### What to work on
Copy, word for word, the lines of the entries below between the one with "2023-05-11: 0.0703 -> 0.066" and the one with "2023-05-17: 0.0699 -> 0.064", inclusive, and leave out everything else.

### Task data
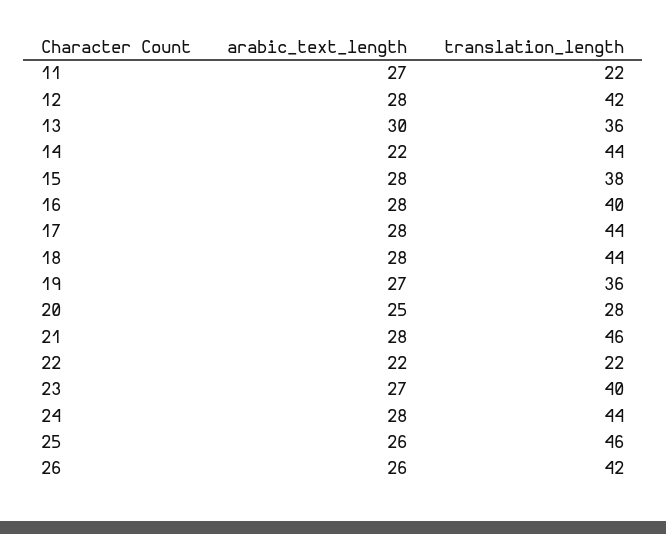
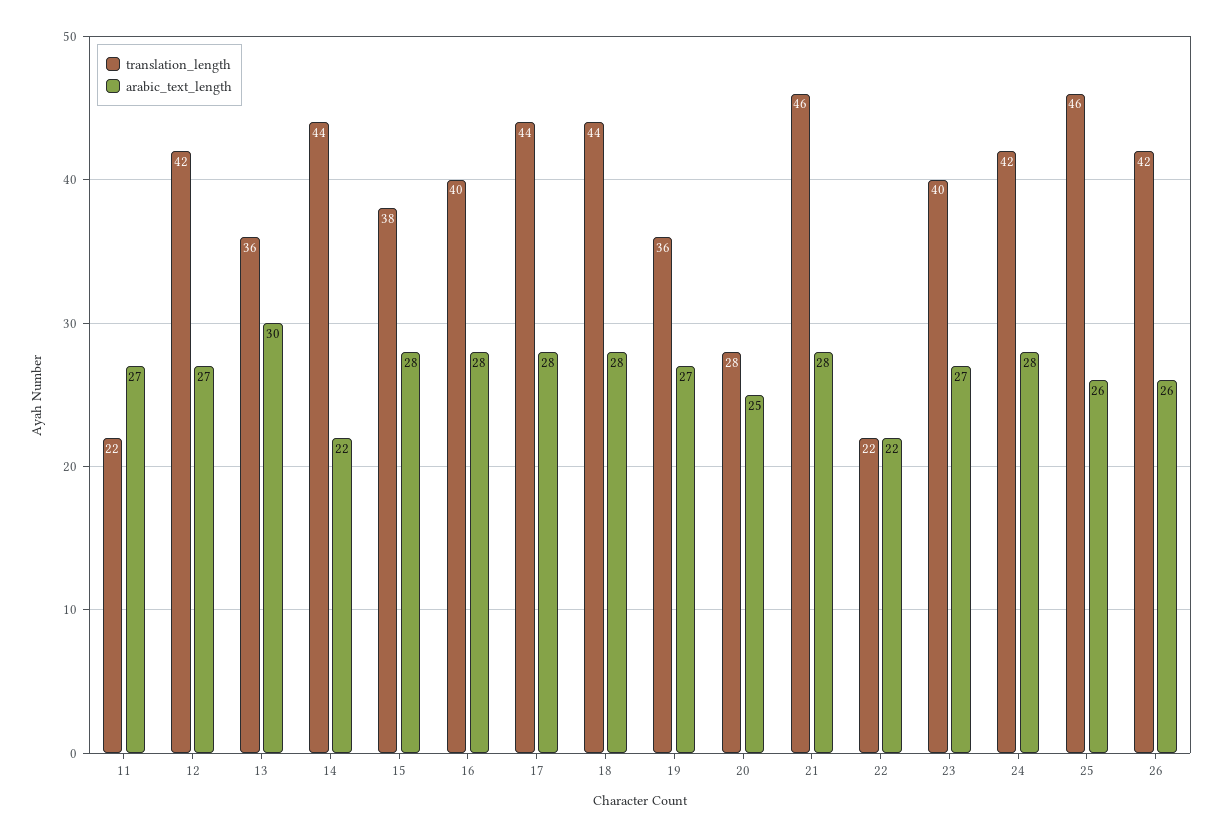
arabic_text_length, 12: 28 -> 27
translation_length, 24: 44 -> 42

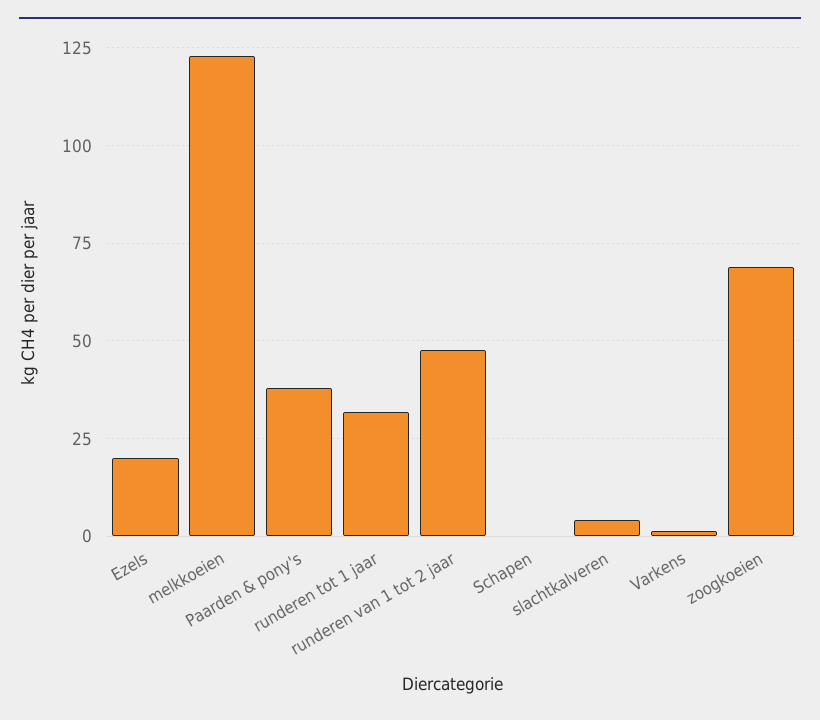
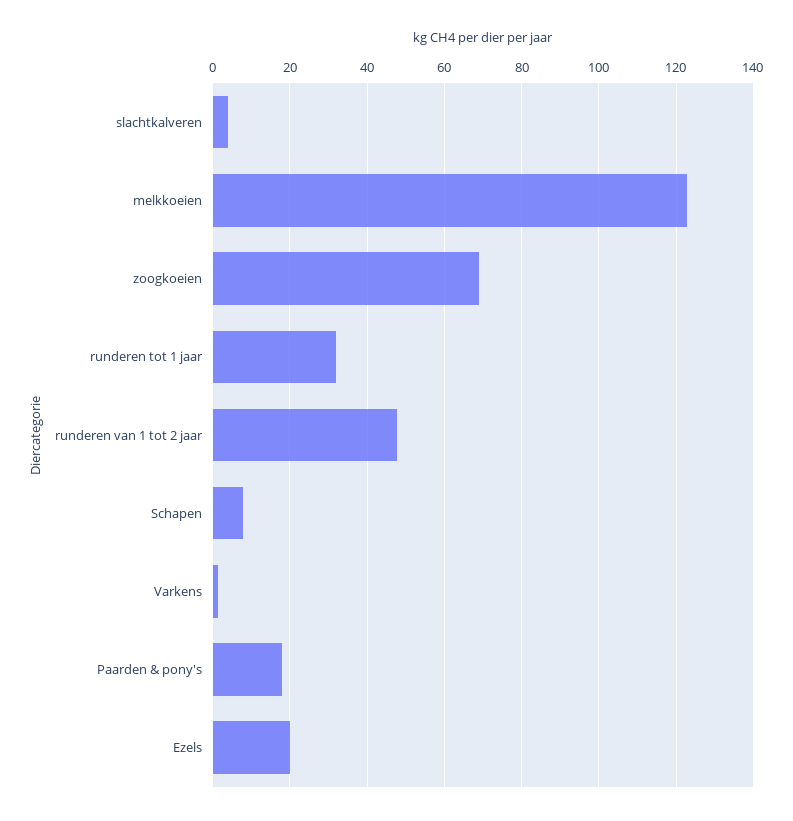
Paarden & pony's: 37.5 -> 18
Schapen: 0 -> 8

==

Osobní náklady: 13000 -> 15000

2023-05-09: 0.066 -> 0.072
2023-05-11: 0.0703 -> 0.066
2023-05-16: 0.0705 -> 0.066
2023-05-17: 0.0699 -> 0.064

### Answer to this problem
2023-05-11: 0.0703 -> 0.066
2023-05-16: 0.0705 -> 0.066
2023-05-17: 0.0699 -> 0.064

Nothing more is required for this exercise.